ArtSeen
Jenny Snider: A selection of paintings, drawings and sculpture, 1970 to the present
New York
Edward Thorp GalleryOctober 25, 2018 – January 12, 2019
Jenny Snider is a fiercely independent artist who is deeply steeped in film culture, which has inspired her way of viewing her own life and times as inseparable from political history and the lives of the cultural figures and film makers whom she admires. As Snider said in a recent gallery talk, her work has never been based on “what was in the galleries,” which is a way of noting her outlier status in the art world. This survey style exhibition is but a sample of Snider’s oeuvre.
In her 2013 painting, And I, An Old Man…II, Snider’s upright printed words on an exquisitely painted black background—suggestive of a well-used blackboard—are pleasurable to look at and painful to read. I asked Snider how she got the letters so crisp and straight, especially since she has long suffered from an inherited tremor that affects her hands. She said, “I kept painting the black and drew the white like it was a contour I had to get right. Back and forth, black and white until it looked right. I only use a ruler to draw the straight horizontal lines.”
The materials used in And I, An Old Man…II are acrylic, watercolor, and collaged canvas on canvas, producing a delicate matte surface worked up in thin layers. Tiny specks of white paint are scattered amongst the letters, contributing space and time to the ground, allowing the viewer time to look and think while reading. The top of the painting is covered by a collaged piece of canvas. The bottom edge of this piece of canvas is glued across the face of the canvas on a diagonal—a brilliant way to open up a reference to space. The sentence, “Everything else is superfluous,” is written across the edge of the diagonal. Larger words, ACTOR, DIRECTOR, V. MEYERHOLD, tumble through a shallow wedge of space, culminating in one bold horizontal word, TEACHER, and below, like on a tombstone, the dates of Meyerhold’s life. The letters at the top appear below a band of stylized blue figures, demonstrating a variety of hieroglyphic-like movements. The Vsevolod Meyerhold quotation at the top reflects his intellectual approach to the meaning of movement in theater productions. These grey letters on a mottled yellowish ground are not as bold as the white letters on black at the bottom, which tell of his last days in a Stalinist prison under torture. I looked down and up at the painting, reading the words at the bottom first. Thus, a mental image of total abjection and humiliation was followed by a contemplation of V. Meyerhold’s intellectual interests and life accomplishments. He was the teacher of the Russian filmmaker, Sergei Eisenstein, who wrote, “The God-like, incomparable Meyerhold, I beheld him then for the first time and I was to worship him all my life.”

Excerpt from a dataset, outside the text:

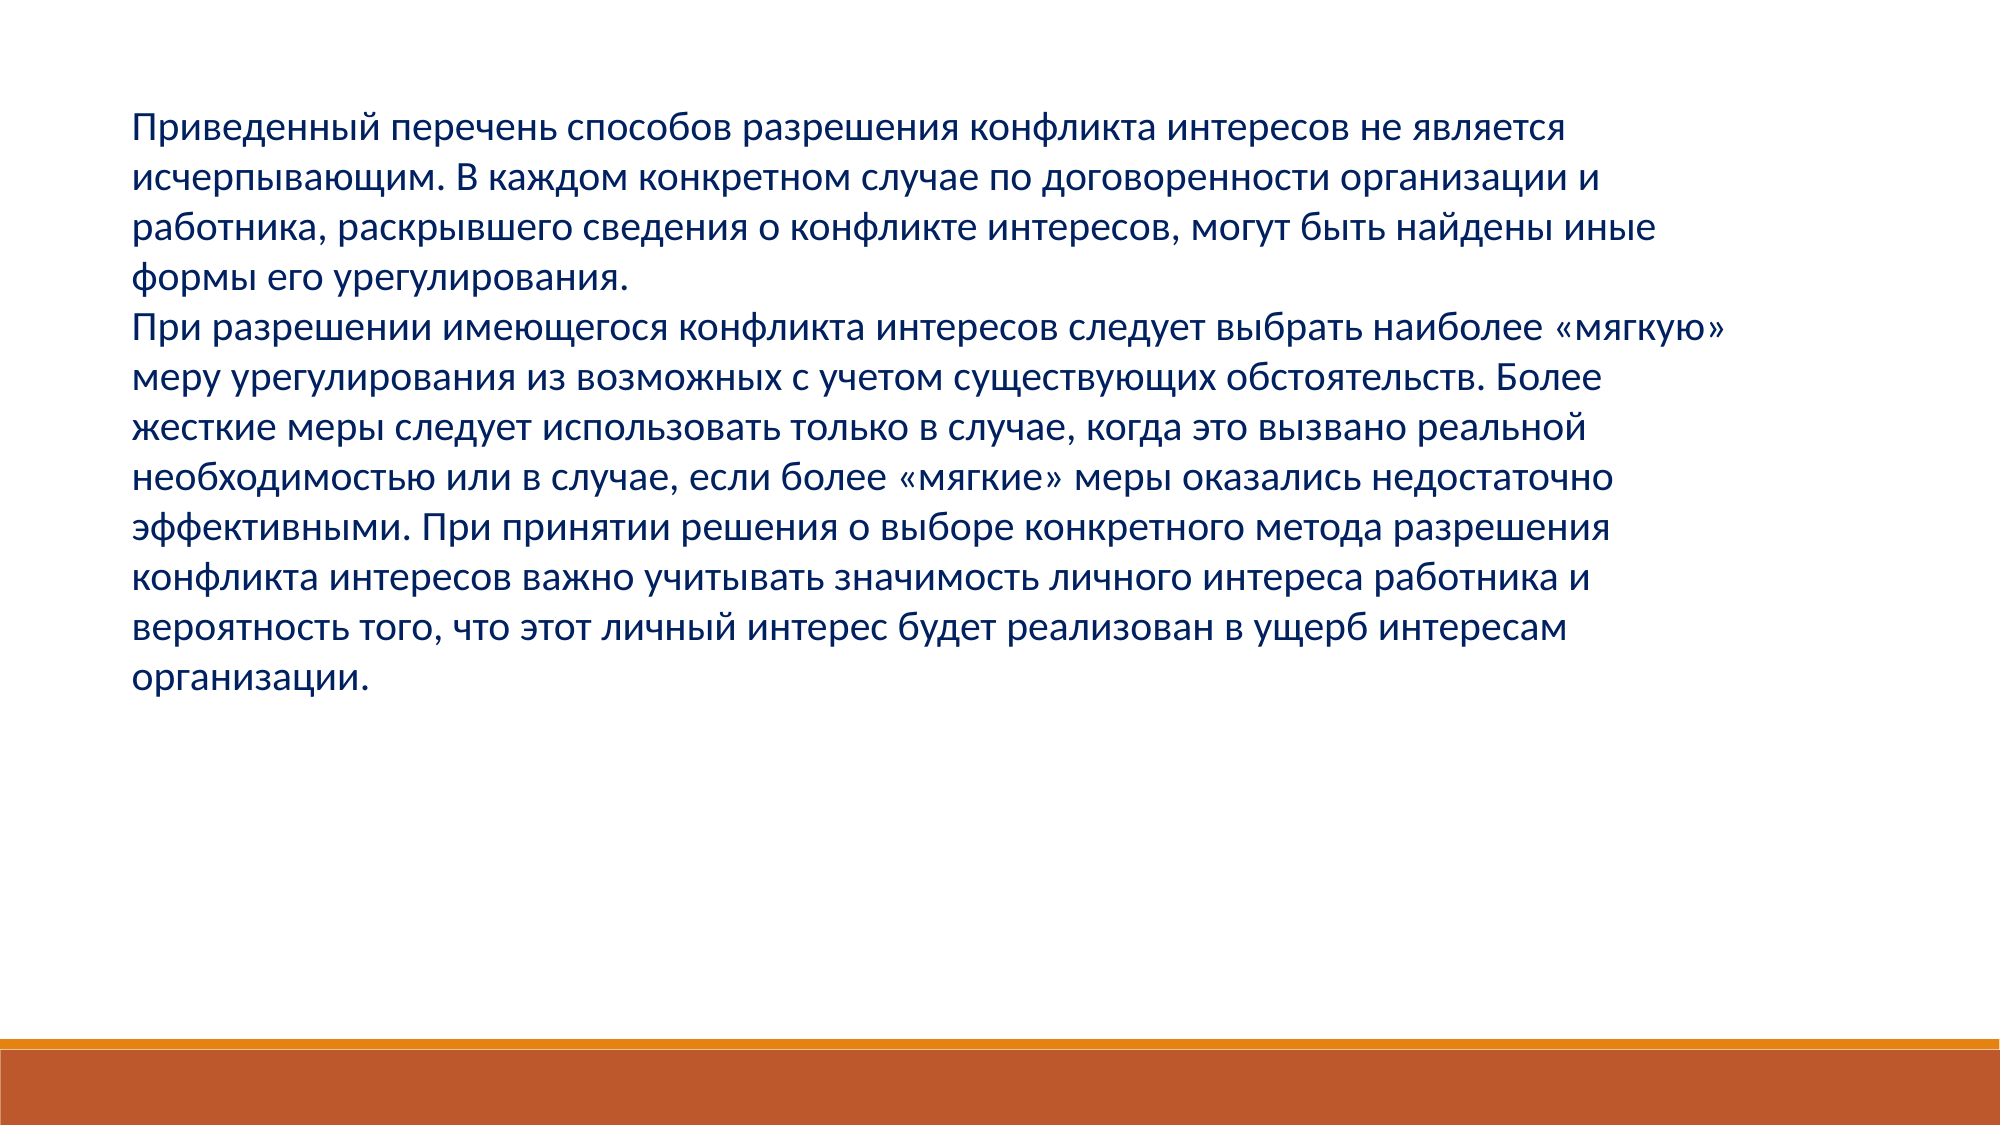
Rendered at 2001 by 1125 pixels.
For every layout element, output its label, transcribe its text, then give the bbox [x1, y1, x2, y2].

Horizontal, diagonal, and vertical painted lines in blue, orange, and brown, representing an open constructivist stage set, activated by figures dressed in workers’ blue clothing, holds the center of the painting. This painting is both a celebration and a memorializing of a fabulously innovative theater man and an account of that man’s last days on earth in his own words, which extends V. Meyerhold’s creative presence all the way to the moment one beholds And I, An Old Man…II.
A second riveting painting that appears in this somewhat random survey of Snider’s oeuvre is Sergei Mikhailovich Contemplates his Masterpiece (2017). This painting features an image of the Odessa Steps that Snider took from a postcard. The Odessa Steps is the place where Sergei Eisenstein filmed the famous scene from Battleship Potemkin (1925) where the tsarist troops are marching down the steps, the people spilling before them; a baby carriage careens down the steps. The scene in Snider’s painting is silent and peaceful, especially so if you have seen the tumultuous scene in the film. Like the Meyerhold painting, this work is unusual in that it pays tribute to Eisenstein by referencing his creative process: the way the location of the Odessa Steps inspired him to reconstruct an important historical event in a powerfully symbolic manner. The Odessa Steps are narrower at the top than at the bottom, so when seen from the bottom of the steps, they appear very high. In Snider’s painting, the elevation of this massive stairway is wonderfully articulated by small figures scattered across its span. The steps are established by a succession of close set parallel lines, vigorously marked out with a dense, highly pigmented oil stick. The people on the steps are moving in different directions, but their stepped shadows all fall the same direction. The shadows mark time, the eternal present of Eisenstein’s creative inspiration and the eternal past of his great film, and the historical event on which it was based.
On either side of the Odessa Steps, brush marks and oil stick drawing merge drawing with painting in a thin painterly field of color patches and squiggly lines. Images of trees and buildings establish topography across the painting’s mottled ground.
Next to the door at the Edward Thorpe Gallery are schematic pen and ink drawings, on grid paper, made for Snider’s on-going project of creating an animated film featuring hundreds of her breathtakingly nuanced drawings, made from old films of Fred Astaire and Ginger Rogers dancing. These tiny images of dancers, accompanied by Snider’s notes, evidence her mastery of scale and her deep feeling for human connection across generations.